*** Opening DATA TO USE ***
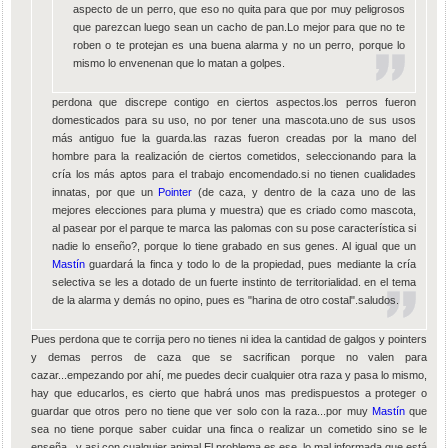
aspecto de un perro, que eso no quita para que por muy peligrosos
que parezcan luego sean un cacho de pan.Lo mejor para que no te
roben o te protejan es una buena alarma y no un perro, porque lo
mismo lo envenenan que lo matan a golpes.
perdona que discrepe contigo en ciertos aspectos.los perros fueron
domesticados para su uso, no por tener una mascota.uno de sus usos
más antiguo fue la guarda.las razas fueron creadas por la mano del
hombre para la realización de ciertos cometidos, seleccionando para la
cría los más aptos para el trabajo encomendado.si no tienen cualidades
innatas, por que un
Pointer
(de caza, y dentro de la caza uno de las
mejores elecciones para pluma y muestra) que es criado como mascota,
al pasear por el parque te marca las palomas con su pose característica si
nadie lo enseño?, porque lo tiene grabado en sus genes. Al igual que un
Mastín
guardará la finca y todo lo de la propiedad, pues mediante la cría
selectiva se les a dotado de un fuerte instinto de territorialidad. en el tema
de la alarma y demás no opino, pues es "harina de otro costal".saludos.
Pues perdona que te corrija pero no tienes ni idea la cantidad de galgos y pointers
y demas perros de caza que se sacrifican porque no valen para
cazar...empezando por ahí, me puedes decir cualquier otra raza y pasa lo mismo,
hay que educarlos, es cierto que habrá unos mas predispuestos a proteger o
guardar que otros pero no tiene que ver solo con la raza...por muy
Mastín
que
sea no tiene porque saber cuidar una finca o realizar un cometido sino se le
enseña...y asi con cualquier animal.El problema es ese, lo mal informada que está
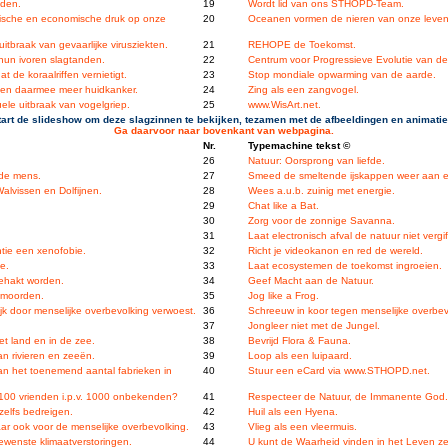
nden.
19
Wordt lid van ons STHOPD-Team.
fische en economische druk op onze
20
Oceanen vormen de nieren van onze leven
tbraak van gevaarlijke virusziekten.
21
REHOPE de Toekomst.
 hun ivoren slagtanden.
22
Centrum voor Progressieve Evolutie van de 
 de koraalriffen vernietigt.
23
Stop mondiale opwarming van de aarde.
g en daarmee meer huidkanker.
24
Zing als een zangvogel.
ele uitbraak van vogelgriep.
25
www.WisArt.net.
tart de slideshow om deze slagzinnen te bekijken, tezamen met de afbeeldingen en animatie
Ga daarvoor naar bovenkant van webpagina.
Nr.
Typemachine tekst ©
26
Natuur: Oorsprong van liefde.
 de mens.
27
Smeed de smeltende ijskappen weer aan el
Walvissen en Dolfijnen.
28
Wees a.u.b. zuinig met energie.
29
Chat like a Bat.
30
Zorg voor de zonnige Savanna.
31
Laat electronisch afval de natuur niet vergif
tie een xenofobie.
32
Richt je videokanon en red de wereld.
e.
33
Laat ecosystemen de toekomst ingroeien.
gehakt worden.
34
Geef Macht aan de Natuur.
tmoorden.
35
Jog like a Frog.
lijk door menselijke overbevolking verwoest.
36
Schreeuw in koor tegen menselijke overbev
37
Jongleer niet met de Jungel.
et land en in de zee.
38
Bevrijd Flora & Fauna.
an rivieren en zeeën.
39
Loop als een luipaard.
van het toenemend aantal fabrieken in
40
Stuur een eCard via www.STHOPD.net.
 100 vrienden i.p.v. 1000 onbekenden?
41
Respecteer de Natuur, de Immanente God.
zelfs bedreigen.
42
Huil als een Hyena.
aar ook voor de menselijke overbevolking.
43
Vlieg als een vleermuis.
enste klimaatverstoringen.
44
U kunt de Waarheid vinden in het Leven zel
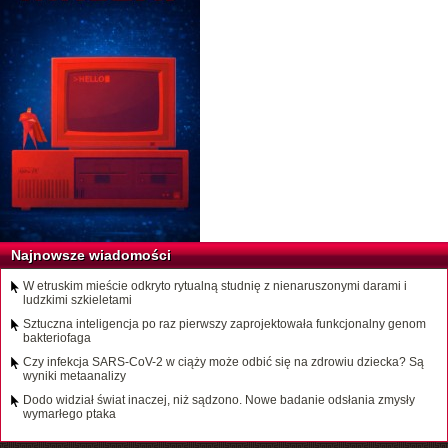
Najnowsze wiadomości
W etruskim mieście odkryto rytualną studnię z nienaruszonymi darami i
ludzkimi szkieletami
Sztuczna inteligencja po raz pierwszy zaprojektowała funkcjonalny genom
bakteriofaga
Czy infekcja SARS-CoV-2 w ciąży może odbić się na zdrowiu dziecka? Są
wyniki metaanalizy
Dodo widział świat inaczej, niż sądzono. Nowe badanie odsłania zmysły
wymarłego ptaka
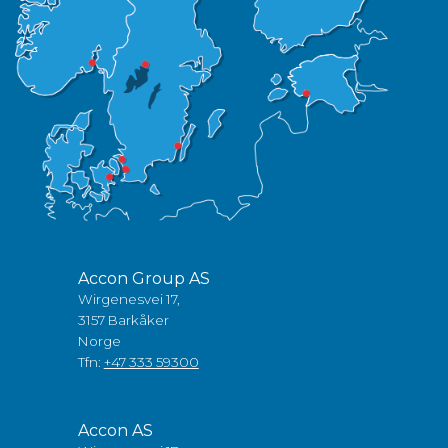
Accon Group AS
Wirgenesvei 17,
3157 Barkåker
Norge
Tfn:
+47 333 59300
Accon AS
*** Closing DATA TO USE ***
*** Opening DATA TO USE ***
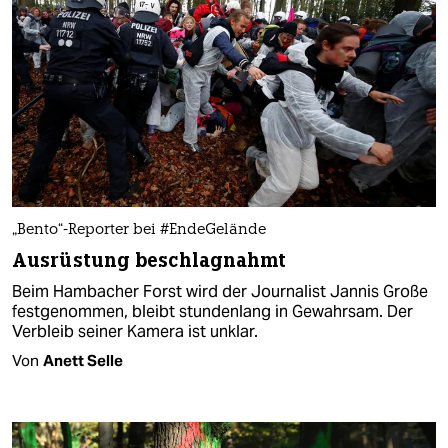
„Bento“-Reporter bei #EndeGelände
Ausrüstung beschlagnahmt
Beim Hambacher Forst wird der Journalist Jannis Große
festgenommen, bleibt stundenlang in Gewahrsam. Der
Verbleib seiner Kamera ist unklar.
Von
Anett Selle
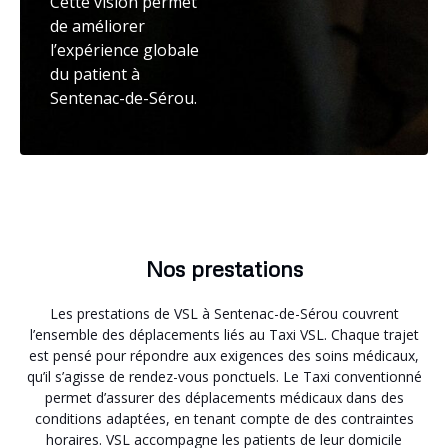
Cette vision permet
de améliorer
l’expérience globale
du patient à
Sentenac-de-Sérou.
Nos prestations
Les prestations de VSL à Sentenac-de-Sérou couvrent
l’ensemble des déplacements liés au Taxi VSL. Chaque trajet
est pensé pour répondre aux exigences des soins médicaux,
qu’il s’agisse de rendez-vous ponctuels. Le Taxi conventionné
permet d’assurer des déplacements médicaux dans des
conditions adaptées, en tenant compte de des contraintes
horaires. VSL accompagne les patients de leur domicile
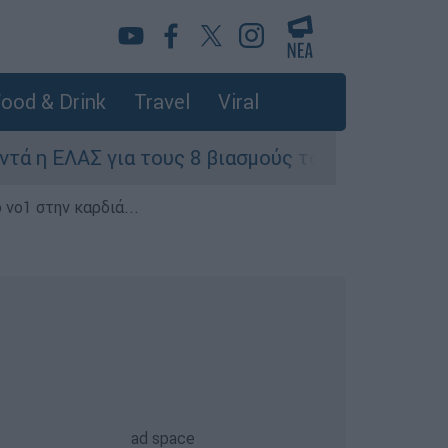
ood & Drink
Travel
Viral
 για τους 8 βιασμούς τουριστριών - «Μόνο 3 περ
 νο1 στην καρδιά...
*** Closing DATA TO USE ***
*** Opening DATA TO USE ***
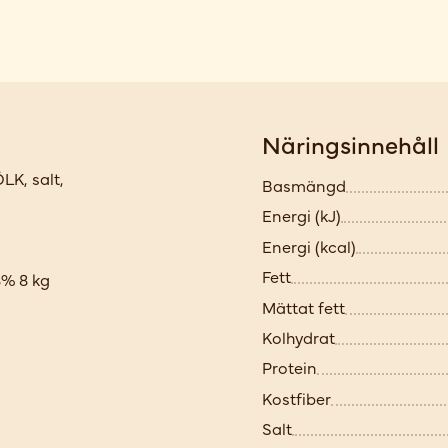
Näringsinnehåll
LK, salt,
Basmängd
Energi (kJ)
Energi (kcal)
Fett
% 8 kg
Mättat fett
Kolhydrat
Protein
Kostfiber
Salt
*** Closing DATA TO USE ***
Where does "mascota" occur in the data? Copy each line that has it.

domesticados para su uso, no por tener una mascota.uno de sus usos
mejores elecciones para pluma y muestra) que es criado como mascota,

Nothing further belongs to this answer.